> **PAGE EXTRACT**
※ ※ ※

Anthropic just dropped Sonnet 4.6. It’s fast and it’s good. But the real question isn’t which model to use — it’s when you’re reaching for the expensive one out of habit.
When you’re deep in a build, Opus feels like the safe default. It handles everything you throw at it. But “handles everything” isn’t the same as “needed for everything.” I was using Opus for tasks that Sonnet would’ve nailed — meeting prep, code review, project planning — because I never set up guardrails to tell me otherwise.
The fix
I added a tier table directly to my CLAUDE.md system prompt:
| Tier | Model | Use For |
|-----------|--------|--------------------------------------------------|
| Haiku | haiku | Lookups, grep, file reads, status checks |
| Sonnet | sonnet | Daily workflows, planning, reviews, writing |
| Opus | opus | Complex architecture, multi-domain synthesis |
Then one behavioral instruction: “Actively flag when I’m using the wrong tier for a task.”

※ ※ ※

> **PROVIDED RECORDS**
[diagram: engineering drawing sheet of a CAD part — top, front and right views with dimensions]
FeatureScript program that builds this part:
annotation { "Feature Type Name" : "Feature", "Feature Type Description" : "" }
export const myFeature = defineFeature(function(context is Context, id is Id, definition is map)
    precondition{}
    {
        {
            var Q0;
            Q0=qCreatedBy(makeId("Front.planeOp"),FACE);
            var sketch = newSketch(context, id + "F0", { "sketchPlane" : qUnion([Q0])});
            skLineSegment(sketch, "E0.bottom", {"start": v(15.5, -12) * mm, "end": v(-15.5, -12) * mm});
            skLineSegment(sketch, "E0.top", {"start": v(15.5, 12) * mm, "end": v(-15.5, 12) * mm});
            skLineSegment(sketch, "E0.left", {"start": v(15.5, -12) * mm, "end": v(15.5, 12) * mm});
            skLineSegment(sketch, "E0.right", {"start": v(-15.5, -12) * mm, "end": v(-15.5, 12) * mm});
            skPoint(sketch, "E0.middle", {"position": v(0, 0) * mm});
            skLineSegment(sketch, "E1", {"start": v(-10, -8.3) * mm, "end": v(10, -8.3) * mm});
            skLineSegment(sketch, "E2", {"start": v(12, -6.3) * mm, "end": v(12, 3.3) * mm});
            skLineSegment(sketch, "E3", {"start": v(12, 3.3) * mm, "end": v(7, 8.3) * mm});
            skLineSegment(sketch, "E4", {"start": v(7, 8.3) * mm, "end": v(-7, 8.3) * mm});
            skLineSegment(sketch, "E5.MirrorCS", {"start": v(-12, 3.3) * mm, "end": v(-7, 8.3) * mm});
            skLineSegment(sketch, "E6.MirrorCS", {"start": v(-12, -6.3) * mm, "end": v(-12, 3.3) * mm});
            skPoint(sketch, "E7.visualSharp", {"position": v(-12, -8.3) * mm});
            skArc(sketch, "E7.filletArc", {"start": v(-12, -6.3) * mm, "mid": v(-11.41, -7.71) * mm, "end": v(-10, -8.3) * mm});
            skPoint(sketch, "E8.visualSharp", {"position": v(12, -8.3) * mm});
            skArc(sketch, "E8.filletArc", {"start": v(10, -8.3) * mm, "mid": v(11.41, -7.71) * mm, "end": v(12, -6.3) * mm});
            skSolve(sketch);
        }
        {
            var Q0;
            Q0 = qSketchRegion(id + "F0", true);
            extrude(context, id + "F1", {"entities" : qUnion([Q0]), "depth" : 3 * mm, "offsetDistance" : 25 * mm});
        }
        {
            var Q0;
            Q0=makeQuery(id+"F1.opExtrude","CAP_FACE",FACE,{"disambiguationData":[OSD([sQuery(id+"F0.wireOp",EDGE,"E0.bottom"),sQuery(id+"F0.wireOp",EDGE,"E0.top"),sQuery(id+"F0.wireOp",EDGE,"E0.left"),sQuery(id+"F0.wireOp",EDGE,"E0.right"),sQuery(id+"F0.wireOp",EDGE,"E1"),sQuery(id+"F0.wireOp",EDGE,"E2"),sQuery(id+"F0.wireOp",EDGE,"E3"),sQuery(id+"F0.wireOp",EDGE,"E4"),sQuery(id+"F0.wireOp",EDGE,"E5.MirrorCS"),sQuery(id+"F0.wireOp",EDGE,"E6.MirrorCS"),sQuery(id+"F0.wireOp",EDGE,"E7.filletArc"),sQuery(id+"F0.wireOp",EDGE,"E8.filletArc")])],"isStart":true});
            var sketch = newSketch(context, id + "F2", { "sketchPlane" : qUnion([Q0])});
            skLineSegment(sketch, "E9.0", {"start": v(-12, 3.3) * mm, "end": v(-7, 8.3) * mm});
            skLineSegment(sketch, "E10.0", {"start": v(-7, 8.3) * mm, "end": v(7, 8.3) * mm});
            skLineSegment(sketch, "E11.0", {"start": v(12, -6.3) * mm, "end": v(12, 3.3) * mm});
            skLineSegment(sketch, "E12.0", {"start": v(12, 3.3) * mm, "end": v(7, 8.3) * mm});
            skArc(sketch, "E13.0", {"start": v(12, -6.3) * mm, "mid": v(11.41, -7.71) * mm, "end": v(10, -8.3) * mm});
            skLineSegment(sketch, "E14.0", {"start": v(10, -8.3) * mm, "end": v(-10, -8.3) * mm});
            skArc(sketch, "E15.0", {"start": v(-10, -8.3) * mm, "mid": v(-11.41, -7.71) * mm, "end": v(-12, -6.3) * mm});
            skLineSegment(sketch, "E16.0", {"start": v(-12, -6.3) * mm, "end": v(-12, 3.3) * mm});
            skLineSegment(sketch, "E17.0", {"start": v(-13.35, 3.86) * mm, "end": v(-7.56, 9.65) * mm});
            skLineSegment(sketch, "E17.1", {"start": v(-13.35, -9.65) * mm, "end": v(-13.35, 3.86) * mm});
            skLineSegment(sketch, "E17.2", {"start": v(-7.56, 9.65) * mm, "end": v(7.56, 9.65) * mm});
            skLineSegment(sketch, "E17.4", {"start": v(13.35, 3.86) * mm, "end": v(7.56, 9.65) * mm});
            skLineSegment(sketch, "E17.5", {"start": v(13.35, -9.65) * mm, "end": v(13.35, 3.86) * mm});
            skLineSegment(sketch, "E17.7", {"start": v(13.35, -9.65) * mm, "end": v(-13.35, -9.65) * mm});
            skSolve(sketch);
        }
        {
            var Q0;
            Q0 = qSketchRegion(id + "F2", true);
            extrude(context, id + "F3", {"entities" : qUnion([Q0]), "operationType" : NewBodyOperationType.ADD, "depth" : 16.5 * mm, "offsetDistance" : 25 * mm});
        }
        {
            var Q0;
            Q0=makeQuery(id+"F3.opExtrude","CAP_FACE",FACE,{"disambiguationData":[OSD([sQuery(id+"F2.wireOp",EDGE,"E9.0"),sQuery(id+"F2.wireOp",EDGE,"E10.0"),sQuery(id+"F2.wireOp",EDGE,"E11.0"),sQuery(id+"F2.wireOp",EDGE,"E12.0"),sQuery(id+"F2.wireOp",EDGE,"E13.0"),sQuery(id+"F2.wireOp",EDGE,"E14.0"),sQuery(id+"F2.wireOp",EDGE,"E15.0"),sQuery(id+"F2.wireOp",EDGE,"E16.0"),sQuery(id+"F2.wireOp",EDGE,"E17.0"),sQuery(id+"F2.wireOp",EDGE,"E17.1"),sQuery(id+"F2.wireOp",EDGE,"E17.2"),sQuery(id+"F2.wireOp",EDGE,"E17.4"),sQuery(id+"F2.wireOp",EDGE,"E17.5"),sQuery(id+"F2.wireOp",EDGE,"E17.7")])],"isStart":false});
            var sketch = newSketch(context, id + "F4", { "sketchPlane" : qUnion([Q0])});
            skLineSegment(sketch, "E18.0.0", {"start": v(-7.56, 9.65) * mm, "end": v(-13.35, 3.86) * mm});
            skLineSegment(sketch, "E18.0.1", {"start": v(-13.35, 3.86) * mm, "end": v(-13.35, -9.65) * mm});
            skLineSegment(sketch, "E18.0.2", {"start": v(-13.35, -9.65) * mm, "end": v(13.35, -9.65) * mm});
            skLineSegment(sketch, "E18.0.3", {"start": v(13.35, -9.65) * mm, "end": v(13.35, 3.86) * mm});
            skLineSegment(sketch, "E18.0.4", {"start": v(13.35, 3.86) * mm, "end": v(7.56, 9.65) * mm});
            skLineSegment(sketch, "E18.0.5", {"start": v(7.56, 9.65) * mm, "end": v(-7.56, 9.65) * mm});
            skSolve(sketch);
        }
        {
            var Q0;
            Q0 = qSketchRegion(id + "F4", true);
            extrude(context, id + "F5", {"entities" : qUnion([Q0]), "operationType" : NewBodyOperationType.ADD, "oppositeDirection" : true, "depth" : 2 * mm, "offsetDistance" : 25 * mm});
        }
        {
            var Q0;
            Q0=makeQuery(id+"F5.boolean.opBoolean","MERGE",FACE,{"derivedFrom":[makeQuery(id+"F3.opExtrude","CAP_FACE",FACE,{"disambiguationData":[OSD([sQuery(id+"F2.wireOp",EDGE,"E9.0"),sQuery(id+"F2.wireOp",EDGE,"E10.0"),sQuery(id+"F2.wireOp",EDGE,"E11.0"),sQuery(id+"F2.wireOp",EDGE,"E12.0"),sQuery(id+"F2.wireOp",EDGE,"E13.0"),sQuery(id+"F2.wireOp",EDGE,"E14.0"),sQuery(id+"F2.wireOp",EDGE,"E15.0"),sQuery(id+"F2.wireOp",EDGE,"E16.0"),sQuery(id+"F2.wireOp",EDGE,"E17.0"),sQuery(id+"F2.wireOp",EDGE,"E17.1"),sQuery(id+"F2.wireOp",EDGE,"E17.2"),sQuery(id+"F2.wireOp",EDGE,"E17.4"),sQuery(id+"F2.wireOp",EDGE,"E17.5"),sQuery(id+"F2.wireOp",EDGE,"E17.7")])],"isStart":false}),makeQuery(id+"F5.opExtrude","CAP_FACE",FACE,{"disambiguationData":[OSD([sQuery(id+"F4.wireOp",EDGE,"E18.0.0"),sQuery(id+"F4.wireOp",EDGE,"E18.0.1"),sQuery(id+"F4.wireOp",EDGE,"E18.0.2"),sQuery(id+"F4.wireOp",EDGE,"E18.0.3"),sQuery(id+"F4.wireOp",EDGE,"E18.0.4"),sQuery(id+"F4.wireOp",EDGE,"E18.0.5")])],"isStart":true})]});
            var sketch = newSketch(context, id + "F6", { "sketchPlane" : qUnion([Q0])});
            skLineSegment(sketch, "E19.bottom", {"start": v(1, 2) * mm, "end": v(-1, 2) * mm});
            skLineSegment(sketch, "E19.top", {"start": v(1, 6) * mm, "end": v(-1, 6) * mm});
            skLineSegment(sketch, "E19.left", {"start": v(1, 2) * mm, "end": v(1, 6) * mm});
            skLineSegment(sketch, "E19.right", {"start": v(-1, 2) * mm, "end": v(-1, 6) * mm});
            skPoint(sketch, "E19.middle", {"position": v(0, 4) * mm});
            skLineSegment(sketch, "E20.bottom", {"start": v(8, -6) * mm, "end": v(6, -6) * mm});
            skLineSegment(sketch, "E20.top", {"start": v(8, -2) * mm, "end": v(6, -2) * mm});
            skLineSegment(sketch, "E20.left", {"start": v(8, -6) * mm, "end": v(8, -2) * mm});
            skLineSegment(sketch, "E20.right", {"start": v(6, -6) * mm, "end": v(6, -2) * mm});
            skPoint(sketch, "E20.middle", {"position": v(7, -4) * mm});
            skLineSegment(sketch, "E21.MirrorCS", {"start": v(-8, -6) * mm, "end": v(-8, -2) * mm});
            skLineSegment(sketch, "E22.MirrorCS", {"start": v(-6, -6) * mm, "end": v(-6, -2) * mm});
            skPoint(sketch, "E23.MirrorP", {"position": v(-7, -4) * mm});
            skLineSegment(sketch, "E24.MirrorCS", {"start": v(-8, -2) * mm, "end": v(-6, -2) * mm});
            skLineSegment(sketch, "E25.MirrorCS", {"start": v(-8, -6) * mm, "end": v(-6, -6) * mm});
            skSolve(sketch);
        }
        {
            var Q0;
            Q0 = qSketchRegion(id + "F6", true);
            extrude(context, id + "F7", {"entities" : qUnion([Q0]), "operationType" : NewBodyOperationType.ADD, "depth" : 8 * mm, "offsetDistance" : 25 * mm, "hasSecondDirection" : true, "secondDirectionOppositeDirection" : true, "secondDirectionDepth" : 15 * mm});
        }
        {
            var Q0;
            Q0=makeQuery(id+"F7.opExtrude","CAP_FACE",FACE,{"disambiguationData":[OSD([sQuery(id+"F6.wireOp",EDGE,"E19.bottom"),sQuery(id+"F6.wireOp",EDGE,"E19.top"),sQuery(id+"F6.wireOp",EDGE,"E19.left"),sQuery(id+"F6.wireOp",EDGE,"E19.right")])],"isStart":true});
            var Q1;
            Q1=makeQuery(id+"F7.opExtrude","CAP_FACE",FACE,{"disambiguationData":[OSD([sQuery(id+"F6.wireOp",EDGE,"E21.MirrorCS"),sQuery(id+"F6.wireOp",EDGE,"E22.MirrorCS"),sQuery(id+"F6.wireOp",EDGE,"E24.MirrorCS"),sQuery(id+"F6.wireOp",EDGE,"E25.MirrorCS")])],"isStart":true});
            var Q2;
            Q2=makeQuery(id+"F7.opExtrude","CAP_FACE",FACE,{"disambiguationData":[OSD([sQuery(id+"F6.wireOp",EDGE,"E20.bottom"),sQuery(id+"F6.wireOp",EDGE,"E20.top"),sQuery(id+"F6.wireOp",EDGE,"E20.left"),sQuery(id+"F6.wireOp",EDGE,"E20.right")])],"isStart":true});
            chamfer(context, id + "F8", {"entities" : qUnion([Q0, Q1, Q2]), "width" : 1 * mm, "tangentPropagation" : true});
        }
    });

※ ※ ※

> **HOW TO COMPLETE THIS TASK**
Continue the post on matching Claude model tiers to tasks from its last line, the instruction to flag the wrong tier.

> **TASK ANSWER**
That’s it. The model now nudges me when something doesn’t warrant Opus, or when a task genuinely needs the upgrade from Sonnet.
What surprised me
~95% of my daily work runs fine on Sonnet. The tasks that feel like they need Opus don’t. Opus earns its cost for maybe 5% of the work: multi-file architecture decisions, board-of-advisors deliberations, new system design.
The model doesn’t know what it costs. You have to tell it. And once you do, it’s surprisingly good at self-selecting.